Why it matters: Most employers are self-insured, including the one in this lawsuit, which means they pay workers' medical claims and hire insurers to do back-end work. But hiring insurers also leads to other various fees for employers, some of which may go unnoticed.
This isn't a new legal problem for BCBS of Michigan. Hundreds of companies in the state have sued the insurer over hidden fees, which were secretly embedded in hospital and physician claims between 1994 and 2012. A 2014 federal ruling said BCBS of Michigan violated federal employment benefits law.
- "They stole money from people. That's been determined in court," said Aaron Phelps, the attorney for the plaintiffs.
- Phelps believes this particular scheme was unique to Michigan, but he said "insurance companies in general are creative in finding ways to rip people off."
What they're saying: "This lawsuit dates back to issues from more than 20 years ago and pre-date many of us at Blue Cross," a BCBS of Michigan spokeswoman said in a statement. "We are of course disappointed when parties go to court because we prefer to resolve these matters by working with customers."
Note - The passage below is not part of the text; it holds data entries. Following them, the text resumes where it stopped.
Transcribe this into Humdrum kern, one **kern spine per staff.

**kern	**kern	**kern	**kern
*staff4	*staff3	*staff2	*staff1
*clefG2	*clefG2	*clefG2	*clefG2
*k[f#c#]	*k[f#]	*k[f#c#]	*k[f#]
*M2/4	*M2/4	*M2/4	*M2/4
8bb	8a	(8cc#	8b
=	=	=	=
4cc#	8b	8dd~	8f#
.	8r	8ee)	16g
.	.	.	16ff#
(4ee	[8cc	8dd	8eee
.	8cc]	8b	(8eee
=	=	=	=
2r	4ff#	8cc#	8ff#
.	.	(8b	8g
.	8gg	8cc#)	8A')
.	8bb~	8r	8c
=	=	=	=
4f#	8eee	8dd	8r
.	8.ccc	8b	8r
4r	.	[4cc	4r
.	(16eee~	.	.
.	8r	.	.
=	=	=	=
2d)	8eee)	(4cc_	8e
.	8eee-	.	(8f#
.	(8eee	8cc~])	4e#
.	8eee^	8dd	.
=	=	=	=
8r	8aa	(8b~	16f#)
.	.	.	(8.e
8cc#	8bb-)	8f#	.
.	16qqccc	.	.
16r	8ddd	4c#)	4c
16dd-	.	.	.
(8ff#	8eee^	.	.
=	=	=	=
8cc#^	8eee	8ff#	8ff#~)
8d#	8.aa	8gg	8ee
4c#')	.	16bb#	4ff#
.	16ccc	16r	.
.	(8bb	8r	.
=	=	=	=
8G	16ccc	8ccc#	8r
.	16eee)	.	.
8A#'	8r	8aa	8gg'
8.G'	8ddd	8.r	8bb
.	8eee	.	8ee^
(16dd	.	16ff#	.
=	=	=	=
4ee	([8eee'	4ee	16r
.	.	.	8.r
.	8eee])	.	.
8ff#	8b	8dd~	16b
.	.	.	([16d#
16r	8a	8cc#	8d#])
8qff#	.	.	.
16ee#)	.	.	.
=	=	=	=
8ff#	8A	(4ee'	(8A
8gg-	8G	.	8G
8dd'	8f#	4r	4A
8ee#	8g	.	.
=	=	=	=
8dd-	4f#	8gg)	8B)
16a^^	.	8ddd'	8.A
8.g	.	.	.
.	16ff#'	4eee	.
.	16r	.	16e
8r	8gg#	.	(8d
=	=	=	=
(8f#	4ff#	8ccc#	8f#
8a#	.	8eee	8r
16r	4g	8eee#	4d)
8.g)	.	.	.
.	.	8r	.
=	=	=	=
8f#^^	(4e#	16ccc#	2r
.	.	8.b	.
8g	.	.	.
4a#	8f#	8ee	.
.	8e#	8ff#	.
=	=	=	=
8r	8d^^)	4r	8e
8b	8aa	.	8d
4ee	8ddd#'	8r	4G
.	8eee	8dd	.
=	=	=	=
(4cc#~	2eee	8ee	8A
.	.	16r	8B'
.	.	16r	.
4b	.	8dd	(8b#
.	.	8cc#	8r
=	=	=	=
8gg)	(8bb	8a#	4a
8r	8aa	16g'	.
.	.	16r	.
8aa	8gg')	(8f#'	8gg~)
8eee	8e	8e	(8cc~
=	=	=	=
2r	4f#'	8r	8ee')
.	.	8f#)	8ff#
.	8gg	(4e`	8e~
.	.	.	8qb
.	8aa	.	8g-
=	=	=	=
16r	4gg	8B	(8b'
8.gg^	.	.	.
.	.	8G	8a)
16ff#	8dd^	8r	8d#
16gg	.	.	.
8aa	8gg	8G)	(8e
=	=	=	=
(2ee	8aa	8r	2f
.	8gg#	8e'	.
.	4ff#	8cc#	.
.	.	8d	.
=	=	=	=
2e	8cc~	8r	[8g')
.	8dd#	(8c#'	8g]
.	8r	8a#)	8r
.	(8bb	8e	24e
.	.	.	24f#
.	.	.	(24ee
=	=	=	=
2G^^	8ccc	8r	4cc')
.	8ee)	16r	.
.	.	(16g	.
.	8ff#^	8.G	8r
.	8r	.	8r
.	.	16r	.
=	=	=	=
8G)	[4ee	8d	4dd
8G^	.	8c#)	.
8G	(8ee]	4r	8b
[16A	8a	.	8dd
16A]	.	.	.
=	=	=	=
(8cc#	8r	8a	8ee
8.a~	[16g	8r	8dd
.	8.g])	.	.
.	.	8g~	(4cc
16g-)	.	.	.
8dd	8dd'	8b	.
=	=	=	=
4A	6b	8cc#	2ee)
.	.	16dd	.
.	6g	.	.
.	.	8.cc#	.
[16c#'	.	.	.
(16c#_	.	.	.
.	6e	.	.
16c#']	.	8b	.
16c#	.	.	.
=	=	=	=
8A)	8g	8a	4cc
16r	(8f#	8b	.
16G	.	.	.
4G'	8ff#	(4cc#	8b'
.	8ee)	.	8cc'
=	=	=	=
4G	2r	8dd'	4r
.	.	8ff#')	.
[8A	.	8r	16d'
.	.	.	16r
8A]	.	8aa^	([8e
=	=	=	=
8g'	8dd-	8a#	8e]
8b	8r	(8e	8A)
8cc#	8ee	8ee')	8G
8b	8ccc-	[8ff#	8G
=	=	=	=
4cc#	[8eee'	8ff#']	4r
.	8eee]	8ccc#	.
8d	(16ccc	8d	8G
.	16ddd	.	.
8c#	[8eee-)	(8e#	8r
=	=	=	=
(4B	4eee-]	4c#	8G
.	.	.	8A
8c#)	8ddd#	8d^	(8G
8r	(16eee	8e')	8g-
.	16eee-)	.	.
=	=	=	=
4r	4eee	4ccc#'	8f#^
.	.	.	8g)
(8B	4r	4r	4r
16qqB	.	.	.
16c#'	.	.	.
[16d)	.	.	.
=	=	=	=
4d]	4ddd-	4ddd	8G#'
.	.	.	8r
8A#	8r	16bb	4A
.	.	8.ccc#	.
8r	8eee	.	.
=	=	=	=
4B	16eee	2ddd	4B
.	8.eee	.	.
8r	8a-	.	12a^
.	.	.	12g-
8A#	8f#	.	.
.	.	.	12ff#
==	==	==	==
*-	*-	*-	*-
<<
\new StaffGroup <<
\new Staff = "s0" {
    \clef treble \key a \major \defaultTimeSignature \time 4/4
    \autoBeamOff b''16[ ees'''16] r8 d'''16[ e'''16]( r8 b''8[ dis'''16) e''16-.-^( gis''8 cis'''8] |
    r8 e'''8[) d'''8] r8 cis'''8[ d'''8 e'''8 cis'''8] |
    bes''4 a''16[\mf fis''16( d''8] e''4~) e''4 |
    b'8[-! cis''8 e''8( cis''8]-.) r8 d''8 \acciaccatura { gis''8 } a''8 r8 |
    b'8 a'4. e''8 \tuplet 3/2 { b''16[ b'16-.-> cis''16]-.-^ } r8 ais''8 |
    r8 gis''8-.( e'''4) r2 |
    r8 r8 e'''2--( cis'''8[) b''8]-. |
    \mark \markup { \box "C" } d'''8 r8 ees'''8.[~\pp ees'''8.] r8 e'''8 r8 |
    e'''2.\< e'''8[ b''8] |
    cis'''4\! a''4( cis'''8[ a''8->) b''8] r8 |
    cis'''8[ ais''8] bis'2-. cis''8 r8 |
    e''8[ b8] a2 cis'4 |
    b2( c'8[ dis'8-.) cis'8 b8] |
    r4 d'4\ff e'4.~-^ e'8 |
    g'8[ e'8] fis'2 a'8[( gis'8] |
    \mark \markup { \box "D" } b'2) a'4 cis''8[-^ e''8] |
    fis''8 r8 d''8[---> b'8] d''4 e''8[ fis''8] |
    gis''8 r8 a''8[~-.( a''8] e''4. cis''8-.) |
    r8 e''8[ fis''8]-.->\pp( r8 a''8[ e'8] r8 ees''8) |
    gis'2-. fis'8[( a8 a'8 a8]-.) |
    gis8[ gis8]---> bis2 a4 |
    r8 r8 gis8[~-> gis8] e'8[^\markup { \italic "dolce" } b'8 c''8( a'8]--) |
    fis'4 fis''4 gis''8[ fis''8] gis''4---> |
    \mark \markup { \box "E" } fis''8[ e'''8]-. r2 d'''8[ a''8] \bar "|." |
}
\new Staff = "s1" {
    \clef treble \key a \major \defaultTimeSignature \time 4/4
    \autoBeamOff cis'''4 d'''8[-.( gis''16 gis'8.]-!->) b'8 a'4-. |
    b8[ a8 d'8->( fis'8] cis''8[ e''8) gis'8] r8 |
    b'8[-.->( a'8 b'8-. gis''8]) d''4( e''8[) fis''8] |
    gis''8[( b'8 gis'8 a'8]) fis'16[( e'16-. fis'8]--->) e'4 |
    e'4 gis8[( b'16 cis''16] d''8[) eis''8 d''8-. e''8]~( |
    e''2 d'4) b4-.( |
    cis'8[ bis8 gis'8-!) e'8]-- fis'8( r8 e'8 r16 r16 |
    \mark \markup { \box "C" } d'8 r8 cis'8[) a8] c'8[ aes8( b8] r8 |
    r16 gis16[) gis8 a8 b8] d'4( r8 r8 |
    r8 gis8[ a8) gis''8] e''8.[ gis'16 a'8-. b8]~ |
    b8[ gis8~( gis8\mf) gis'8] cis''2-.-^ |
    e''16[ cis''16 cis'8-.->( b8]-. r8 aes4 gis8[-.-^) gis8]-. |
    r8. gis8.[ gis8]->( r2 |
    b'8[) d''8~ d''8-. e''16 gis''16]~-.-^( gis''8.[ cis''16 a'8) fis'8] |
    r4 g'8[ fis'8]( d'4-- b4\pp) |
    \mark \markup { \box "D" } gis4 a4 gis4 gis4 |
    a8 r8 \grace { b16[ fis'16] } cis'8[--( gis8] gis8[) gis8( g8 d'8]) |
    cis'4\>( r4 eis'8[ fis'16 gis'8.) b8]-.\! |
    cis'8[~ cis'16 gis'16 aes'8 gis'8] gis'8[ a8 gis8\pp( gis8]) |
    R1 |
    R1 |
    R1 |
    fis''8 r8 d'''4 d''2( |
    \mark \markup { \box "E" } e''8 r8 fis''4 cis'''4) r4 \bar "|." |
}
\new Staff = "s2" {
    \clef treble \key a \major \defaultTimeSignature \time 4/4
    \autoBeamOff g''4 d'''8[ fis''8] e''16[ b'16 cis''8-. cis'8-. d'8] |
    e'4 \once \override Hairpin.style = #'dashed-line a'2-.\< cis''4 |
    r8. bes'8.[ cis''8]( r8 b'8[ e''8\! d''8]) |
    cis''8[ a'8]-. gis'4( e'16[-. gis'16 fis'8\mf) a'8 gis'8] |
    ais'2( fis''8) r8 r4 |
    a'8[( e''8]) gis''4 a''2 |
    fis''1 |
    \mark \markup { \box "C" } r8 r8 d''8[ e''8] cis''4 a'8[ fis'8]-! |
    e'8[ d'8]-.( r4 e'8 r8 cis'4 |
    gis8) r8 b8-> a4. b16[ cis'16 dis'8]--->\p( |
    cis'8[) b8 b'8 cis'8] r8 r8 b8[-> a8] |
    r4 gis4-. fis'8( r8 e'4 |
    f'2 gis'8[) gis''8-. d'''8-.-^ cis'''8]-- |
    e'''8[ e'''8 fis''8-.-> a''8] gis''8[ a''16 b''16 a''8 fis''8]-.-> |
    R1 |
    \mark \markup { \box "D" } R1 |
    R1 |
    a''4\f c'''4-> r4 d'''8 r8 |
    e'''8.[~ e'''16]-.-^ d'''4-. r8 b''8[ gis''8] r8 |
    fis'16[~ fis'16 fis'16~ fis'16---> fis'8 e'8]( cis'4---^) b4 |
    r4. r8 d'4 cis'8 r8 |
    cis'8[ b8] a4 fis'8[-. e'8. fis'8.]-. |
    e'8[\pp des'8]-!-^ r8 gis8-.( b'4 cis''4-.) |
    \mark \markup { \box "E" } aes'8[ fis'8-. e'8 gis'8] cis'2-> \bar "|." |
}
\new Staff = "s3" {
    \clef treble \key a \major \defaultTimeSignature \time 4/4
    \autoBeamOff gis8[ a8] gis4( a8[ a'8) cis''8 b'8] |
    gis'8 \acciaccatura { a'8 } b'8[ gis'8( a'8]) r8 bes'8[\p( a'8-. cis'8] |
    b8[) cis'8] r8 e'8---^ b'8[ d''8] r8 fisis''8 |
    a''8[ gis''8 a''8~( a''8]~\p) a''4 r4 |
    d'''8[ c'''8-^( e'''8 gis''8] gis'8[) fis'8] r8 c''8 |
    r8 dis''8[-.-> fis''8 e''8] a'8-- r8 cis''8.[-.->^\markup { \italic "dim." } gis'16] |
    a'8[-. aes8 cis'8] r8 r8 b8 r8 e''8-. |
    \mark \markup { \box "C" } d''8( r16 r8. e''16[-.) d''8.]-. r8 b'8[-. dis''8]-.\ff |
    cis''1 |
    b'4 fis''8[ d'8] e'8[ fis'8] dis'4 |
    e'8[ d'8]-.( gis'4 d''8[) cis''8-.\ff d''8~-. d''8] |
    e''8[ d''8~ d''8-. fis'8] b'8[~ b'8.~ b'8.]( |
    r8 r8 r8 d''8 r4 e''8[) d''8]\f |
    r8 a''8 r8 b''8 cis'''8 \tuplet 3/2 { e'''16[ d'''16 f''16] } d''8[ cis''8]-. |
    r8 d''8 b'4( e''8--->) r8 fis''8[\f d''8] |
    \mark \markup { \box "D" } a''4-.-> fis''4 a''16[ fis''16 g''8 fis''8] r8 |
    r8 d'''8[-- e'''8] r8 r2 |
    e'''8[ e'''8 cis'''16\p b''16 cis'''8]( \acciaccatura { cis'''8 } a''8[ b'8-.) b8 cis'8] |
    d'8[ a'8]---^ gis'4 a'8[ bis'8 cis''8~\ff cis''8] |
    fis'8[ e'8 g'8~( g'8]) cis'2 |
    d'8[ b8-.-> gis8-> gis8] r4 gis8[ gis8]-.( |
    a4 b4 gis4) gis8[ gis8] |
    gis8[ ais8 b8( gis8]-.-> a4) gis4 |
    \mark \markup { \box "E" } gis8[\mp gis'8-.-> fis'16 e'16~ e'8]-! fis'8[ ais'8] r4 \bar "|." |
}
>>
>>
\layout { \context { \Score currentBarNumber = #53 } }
The bottom line: If you are a self-insured company, it won't hurt to audit your health insurance provider for any omitted charges.
4. U.S. firm aided Chinese DNA collection
The New York Times reports that experts from the U.S. played a role in the Chinese government's use of DNA samples to keep tabs on its Uighur population — the largely Muslim ethnic group whose members the government has also forced into camps.
Details, per the NYT:
- Almost 36 million people took part in a DNA testing program in Xinjiang, the part of China where the government's campaign against Uighurs is most pronounced.
- Those tests weren't used for health screenings, as advertised, but as part of an effort to keep track of the ethnic minority population. Many Uighurs were coerced into giving the samples.
An American company, Thermo Fisher, supplied the equipment the Chinese government used to conduct the testing, per the Times.
- China accounted for 10% of the company's business in 2017, and American officials have criticized the company previously for its willingness to sell China equipment that could be used for tracking and monitoring.
- Thermo Fisher said this week that it would stop selling equipment in Xinjiang, but not the rest of China.
- China also relied on DNA samples from Yale geneticist Kenneth Kidd to help perfect its technology and prove that it could effectively use DNA to identify Uighurs.
- Kidd told the NYT he didn't know that had happened, and that he was "not particularly happy" with the way his data had been used.
5. The circle of life/Medicare
Roughly 4 Medicare beneficiaries die every minute, according to new data from the Centers for Medicare & Medicaid Services.
Yes, but: More Americans continue to enroll in the program, totaling 58.5 million people in 2017. Ever-increasing enrollments are due in large part to the sustained influx of baby boomers and increasing life expectancy.